G Company also took a pounding but lost only a few wounded. Captain John I. Pray crouched in his foxhole and peered at a little red bird five feet away. The bird was singing its heart out as howitzer shells crashed all around. Pray crawled along his line during lulls and encouraged his men. Seeing him disappear in shell bursts and smoke, Pray’s men reported him killed three times. Japanese fire was heaviest in the 1st Battalion area. Twenty-seven-year-old Private James C. Spencer spent most of the day in a deep foxhole listening to shells explode and the whirring of fragments. Spencer raised his head from time to time and saw two young Americans running from the front lines until a captain, waving a revolver, ordered them back into line. Those two men were probably from Lieutenant Lloyd G. Murphy’s B Company.

At 2 p.m., the Japanese had put several infantry units across the small Culo River. Their patrols probed the junction between the 31st Infantry and the 71st Division two hours later. In so doing, they bumped into B Company. ‘I looked out over the front,’ remembers Private Harold J. Garrett, ‘and it seemed that whole field got up and moved.’ Garrett aimed his rifle and fired.

Corporal Milton G. Alexander and two members of his squad raked the enemy with their air-cooled .30-caliber machine gun. Two Browning Automatic Rifles (BARs) joined Alexander’s gun and momentarily slowed the Japanese fire. Then enemy bullets washed over B Company’s line. ‘It seemed like a bunch of bees hit our position,’ recalled one soldier, a four-year Army veteran, ‘the snap, crackle, and pop of small arms and machine-gun fire. Five minutes later, B Company panicked. The whole company took off up the hill towards our artillery.’
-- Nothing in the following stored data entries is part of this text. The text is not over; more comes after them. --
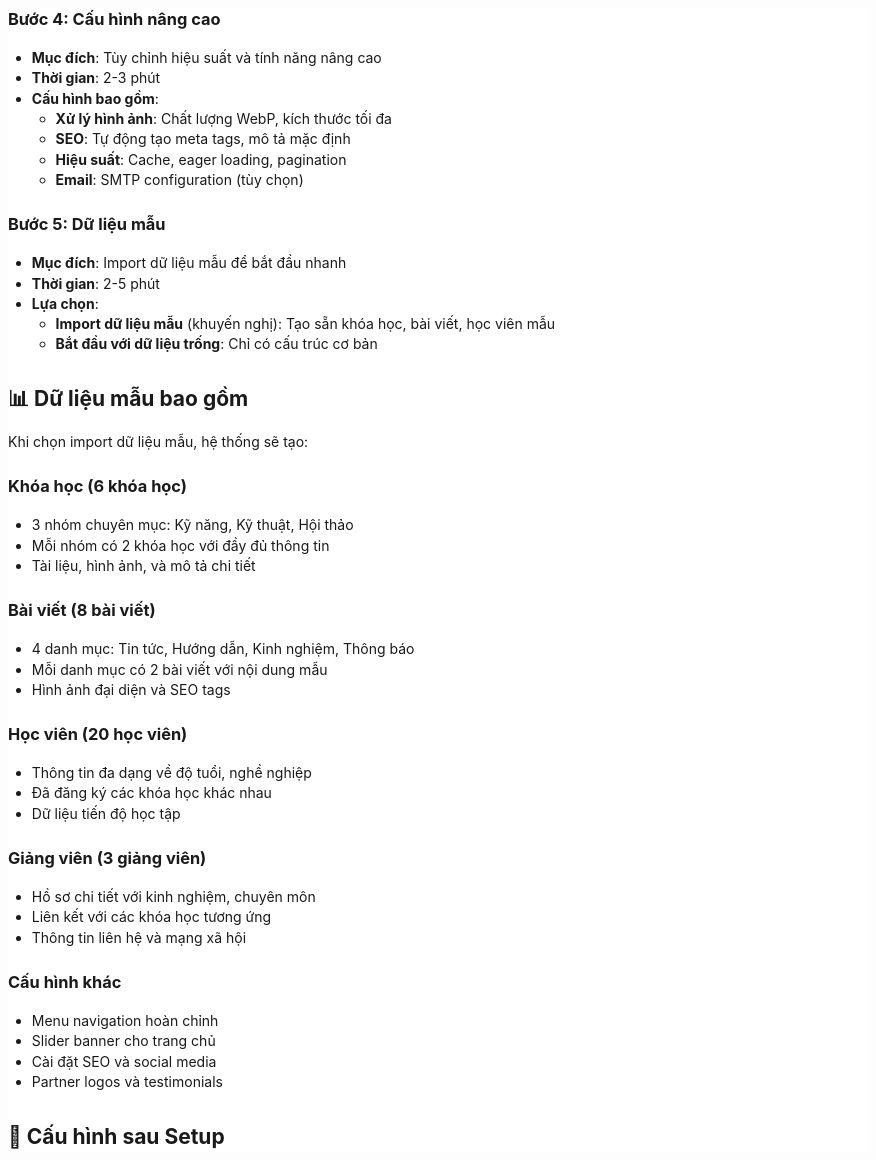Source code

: ### Bước 4: Cấu hình nâng cao
- **Mục đích**: Tùy chỉnh hiệu suất và tính năng nâng cao
- **Thời gian**: 2-3 phút
- **Cấu hình bao gồm**:
  - **Xử lý hình ảnh**: Chất lượng WebP, kích thước tối đa
  - **SEO**: Tự động tạo meta tags, mô tả mặc định
  - **Hiệu suất**: Cache, eager loading, pagination
  - **Email**: SMTP configuration (tùy chọn)

### Bước 5: Dữ liệu mẫu
- **Mục đích**: Import dữ liệu mẫu để bắt đầu nhanh
- **Thời gian**: 2-5 phút
- **Lựa chọn**:
  - **Import dữ liệu mẫu** (khuyến nghị): Tạo sẵn khóa học, bài viết, học viên mẫu
  - **Bắt đầu với dữ liệu trống**: Chỉ có cấu trúc cơ bản

## 📊 Dữ liệu mẫu bao gồm

Khi chọn import dữ liệu mẫu, hệ thống sẽ tạo:

### Khóa học (6 khóa học)
- 3 nhóm chuyên mục: Kỹ năng, Kỹ thuật, Hội thảo
- Mỗi nhóm có 2 khóa học với đầy đủ thông tin
- Tài liệu, hình ảnh, và mô tả chi tiết

### Bài viết (8 bài viết)
- 4 danh mục: Tin tức, Hướng dẫn, Kinh nghiệm, Thông báo
- Mỗi danh mục có 2 bài viết với nội dung mẫu
- Hình ảnh đại diện và SEO tags

### Học viên (20 học viên)
- Thông tin đa dạng về độ tuổi, nghề nghiệp
- Đã đăng ký các khóa học khác nhau
- Dữ liệu tiến độ học tập

### Giảng viên (3 giảng viên)
- Hồ sơ chi tiết với kinh nghiệm, chuyên môn
- Liên kết với các khóa học tương ứng
- Thông tin liên hệ và mạng xã hội

### Cấu hình khác
- Menu navigation hoàn chỉnh
- Slider banner cho trang chủ
- Cài đặt SEO và social media
- Partner logos và testimonials

## 🔧 Cấu hình sau Setup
The Americans finally stopped 800 yards behind the main line, but their flight could not be tolerated if they were to delay the Japanese. C Company held firm to the left of B Company’s now abandoned foxholes. Private George Uzelac watched the enemy approaching with fixed bayonets that seemed small when they were 500 yards away but looked huge as they got closer. Uzelac, dirty, hungry and convinced he was too young to die, was shaking badly until he started firing his BAR. Then he calmed down and helped stop the Japanese. The 1st Battalion commander ordered his reserve company to counterattack and restore the line. When A Company failed to close the hole, Colonel Steel called on his reserve 3rd Battalion to plug the gap.

Lieutenant Donald G. Thompson of L Company and Captain Ray Stroud of I Company received orders a little after 4 p.m. to report to their battalion commander. Lieutenant Colonel Jasper E. Brady told his officers: ‘I and L companies will immediately move forward from their present positions to the front-line sector formerly occupied by B Company. Report by runner to me as soon as you have your companies in position. K Company will remain in reserve prepared to move up into the lines on my order.’